§ **ASSIGNMENT**
With the images removed, reproduce each entry below word for word.

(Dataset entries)
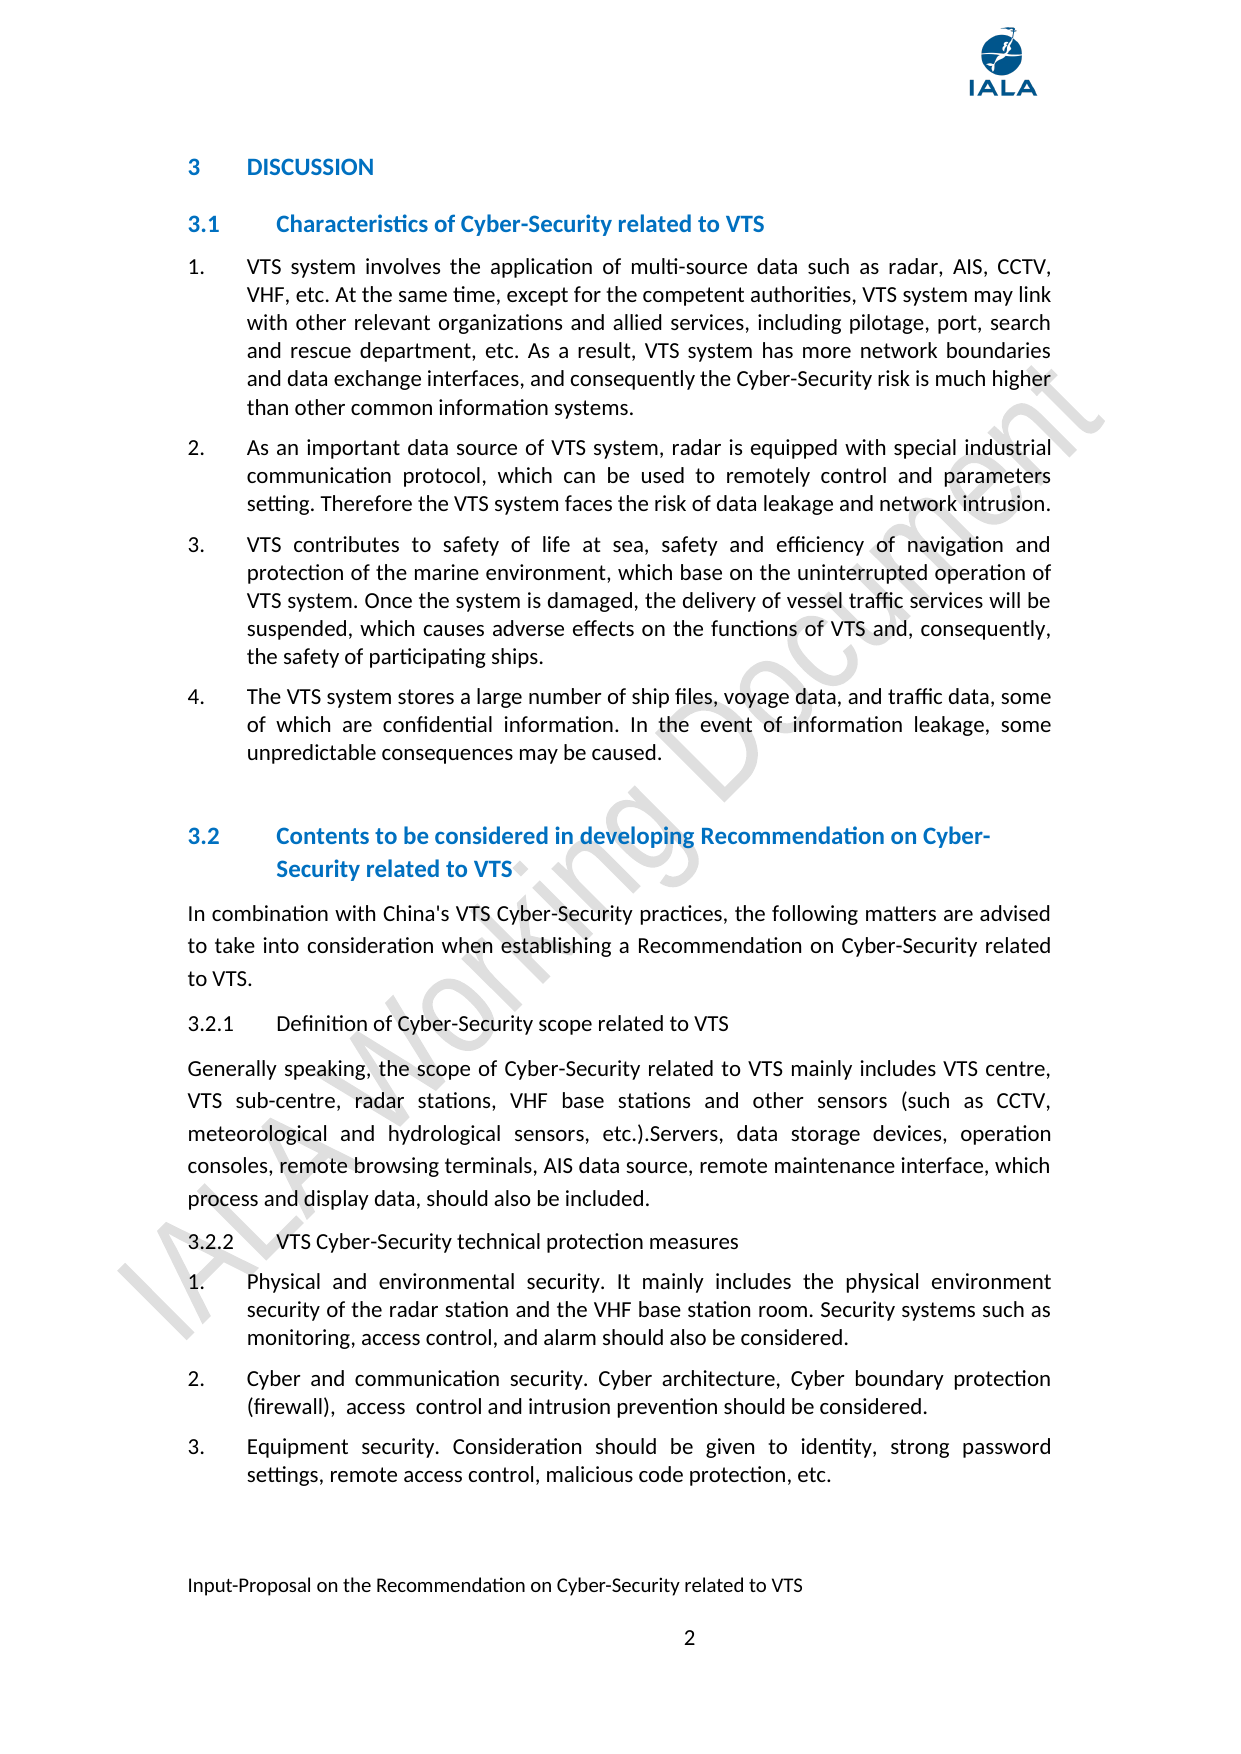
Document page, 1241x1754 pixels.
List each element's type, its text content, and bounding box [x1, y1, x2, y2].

picture [954, 19, 1049, 111]
text In combination with China's VTS Cyber-Security practices, the following matters are advised to take into consideration when establishing a Recommendation on Cyber-Security related to VTS. [187, 897, 1053, 994]
list VTS contributes to safety of life at sea, safety and efficiency of navigation and protection of the marine environment, which base on the uninterrupted operation of VTS system. Once the system is damaged, the delivery of vessel traffic services will be suspended, which causes adverse effects on the functions of VTS and, consequently, the safety of participating ships. [187, 530, 1053, 670]
list Physical and environmental security. It mainly includes the physical environment security of the radar station and the VHF base station room. Security systems such as monitoring, access control, and alarm should also be considered. [187, 1267, 1053, 1351]
subtitle Characteristics of Cyber-Security related to VTS [187, 207, 1053, 240]
list As an important data source of VTS system, radar is equipped with special industrial communication protocol, which can be used to remotely control and parameters setting. Therefore the VTS system faces the risk of data leakage and network intrusion. [187, 433, 1053, 517]
subtitle Definition of Cyber-Security scope related to VTS [187, 1007, 1053, 1039]
text Generally speaking, the scope of Cyber-Security related to VTS mainly includes VTS centre, VTS sub-centre, radar stations, VHF base stations and other sensors (such as CCTV, meteorological and hydrological sensors, etc.).Servers, data storage devices, operation consoles, remote browsing terminals, AIS data source, remote maintenance interface, which process and display data, should also be included. [187, 1052, 1053, 1214]
subtitle Contents to be considered in developing Recommendation on Cyber-Security related to VTS [187, 819, 1053, 884]
list Cyber and communication security. Cyber architecture, Cyber boundary protection (firewall), access control and intrusion prevention should be considered. [187, 1364, 1053, 1420]
list VTS system involves the application of multi-source data such as radar, AIS, CCTV, VHF, etc. At the same time, except for the competent authorities, VTS system may link with other relevant organizations and allied services, including pilotage, port, search and rescue department, etc. As a result, VTS system has more network boundaries and data exchange interfaces, and consequently the Cyber-Security risk is much higher than other common information systems. [187, 252, 1053, 421]
subtitle VTS Cyber-Security technical protection measures [187, 1227, 1053, 1255]
subtitle discussion [187, 150, 1053, 182]
list The VTS system stores a large number of ship files, voyage data, and traffic data, some of which are confidential information. In the event of information leakage, some unpredictable consequences may be caused. [187, 682, 1053, 766]
list Equipment security. Consideration should be given to identity, strong password settings, remote access control, malicious code protection, etc. [187, 1432, 1053, 1488]
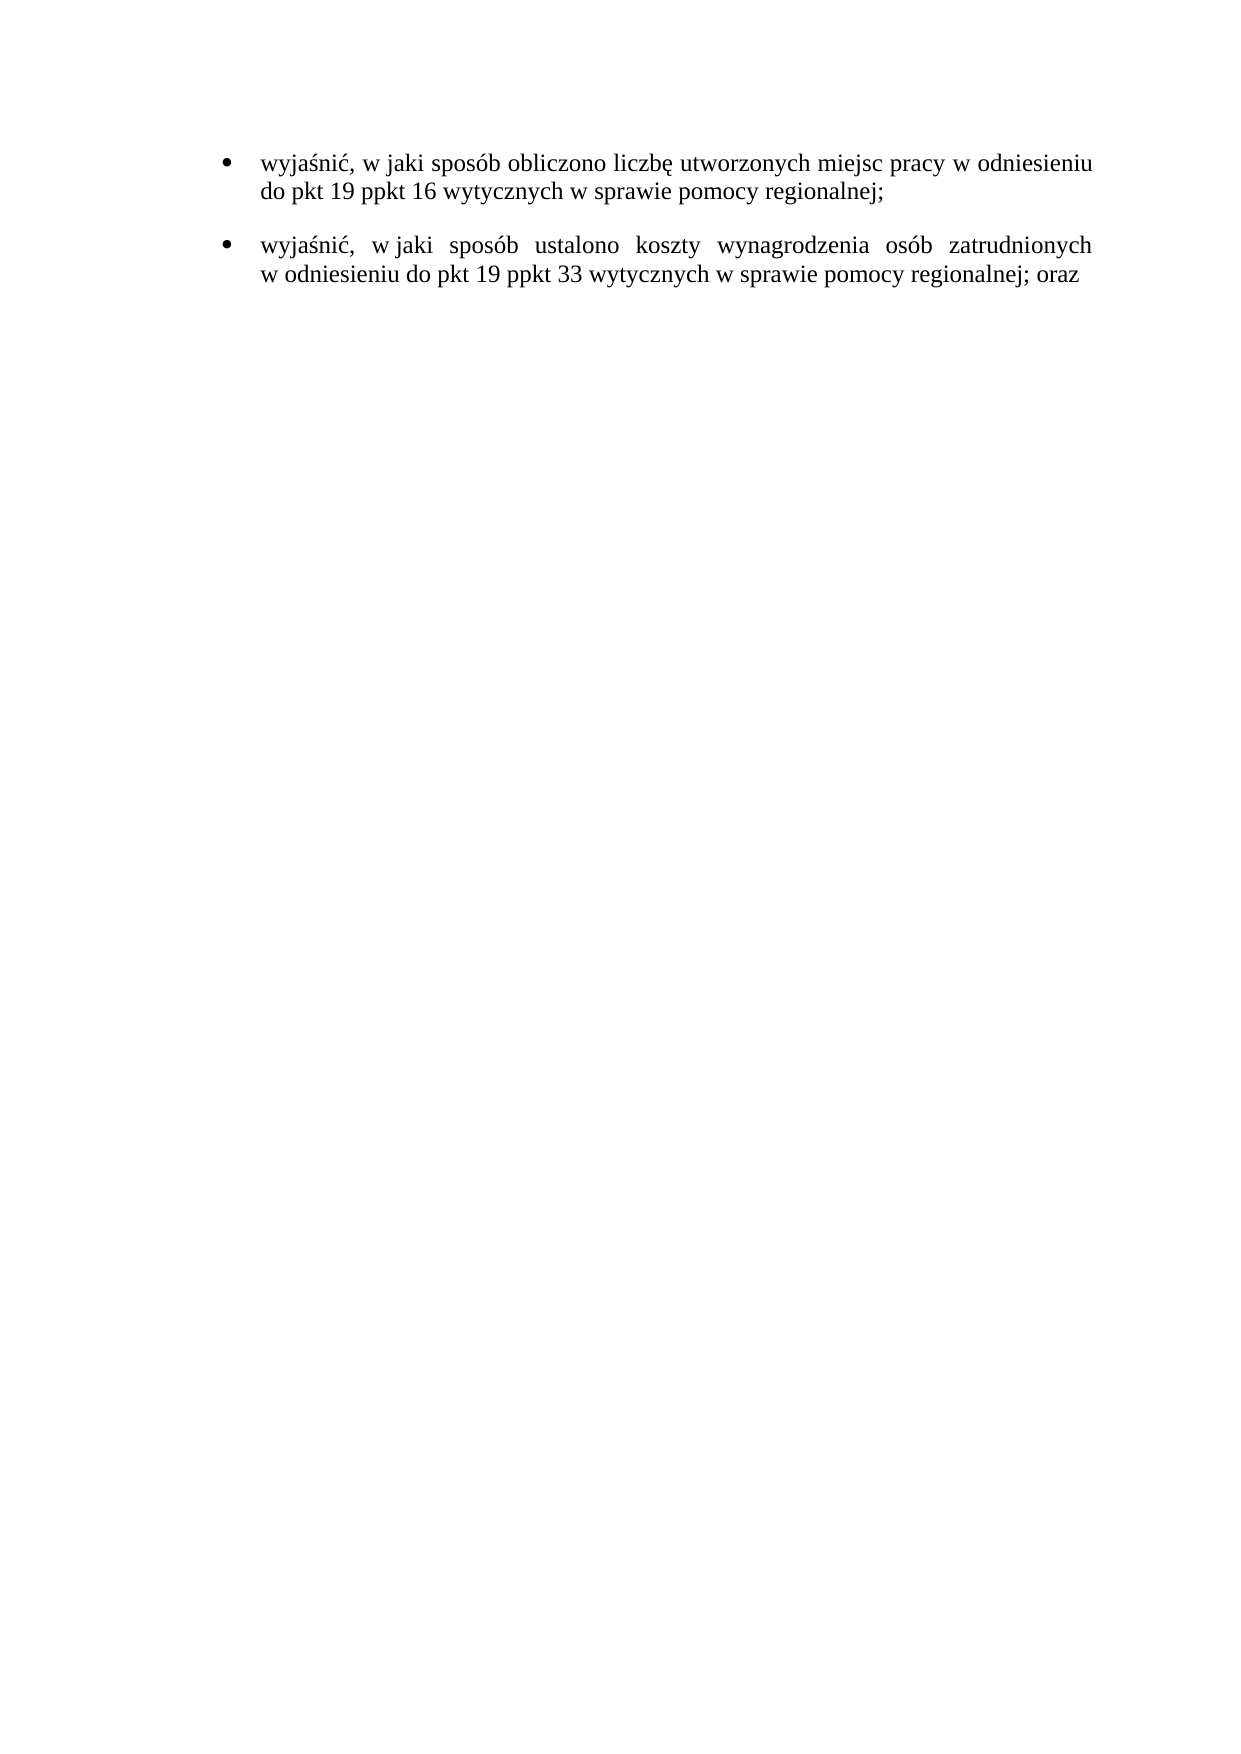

§ **TASK RESULT**
Document page, 1241x1754 pixels.
List each element's type, its text content, and bounding box [x1, y1, x2, y2].

picture [954, 19, 1049, 111]
text In combination with China's VTS Cyber-Security practices, the following matters are advised to take into consideration when establishing a Recommendation on Cyber-Security related to VTS. [187, 897, 1053, 994]
list VTS contributes to safety of life at sea, safety and efficiency of navigation and protection of the marine environment, which base on the uninterrupted operation of VTS system. Once the system is damaged, the delivery of vessel traffic services will be suspended, which causes adverse effects on the functions of VTS and, consequently, the safety of participating ships. [187, 530, 1053, 670]
list Physical and environmental security. It mainly includes the physical environment security of the radar station and the VHF base station room. Security systems such as monitoring, access control, and alarm should also be considered. [187, 1267, 1053, 1351]
subtitle Characteristics of Cyber-Security related to VTS [187, 207, 1053, 240]
list As an important data source of VTS system, radar is equipped with special industrial communication protocol, which can be used to remotely control and parameters setting. Therefore the VTS system faces the risk of data leakage and network intrusion. [187, 433, 1053, 517]
subtitle Definition of Cyber-Security scope related to VTS [187, 1007, 1053, 1039]
text Generally speaking, the scope of Cyber-Security related to VTS mainly includes VTS centre, VTS sub-centre, radar stations, VHF base stations and other sensors (such as CCTV, meteorological and hydrological sensors, etc.).Servers, data storage devices, operation consoles, remote browsing terminals, AIS data source, remote maintenance interface, which process and display data, should also be included. [187, 1052, 1053, 1214]
subtitle Contents to be considered in developing Recommendation on Cyber-Security related to VTS [187, 819, 1053, 884]
list Cyber and communication security. Cyber architecture, Cyber boundary protection (firewall), access control and intrusion prevention should be considered. [187, 1364, 1053, 1420]
list VTS system involves the application of multi-source data such as radar, AIS, CCTV, VHF, etc. At the same time, except for the competent authorities, VTS system may link with other relevant organizations and allied services, including pilotage, port, search and rescue department, etc. As a result, VTS system has more network boundaries and data exchange interfaces, and consequently the Cyber-Security risk is much higher than other common information systems. [187, 252, 1053, 421]
subtitle VTS Cyber-Security technical protection measures [187, 1227, 1053, 1255]
subtitle discussion [187, 150, 1053, 182]
list The VTS system stores a large number of ship files, voyage data, and traffic data, some of which are confidential information. In the event of information leakage, some unpredictable consequences may be caused. [187, 682, 1053, 766]
list Equipment security. Consideration should be given to identity, strong password settings, remote access control, malicious code protection, etc. [187, 1432, 1053, 1488]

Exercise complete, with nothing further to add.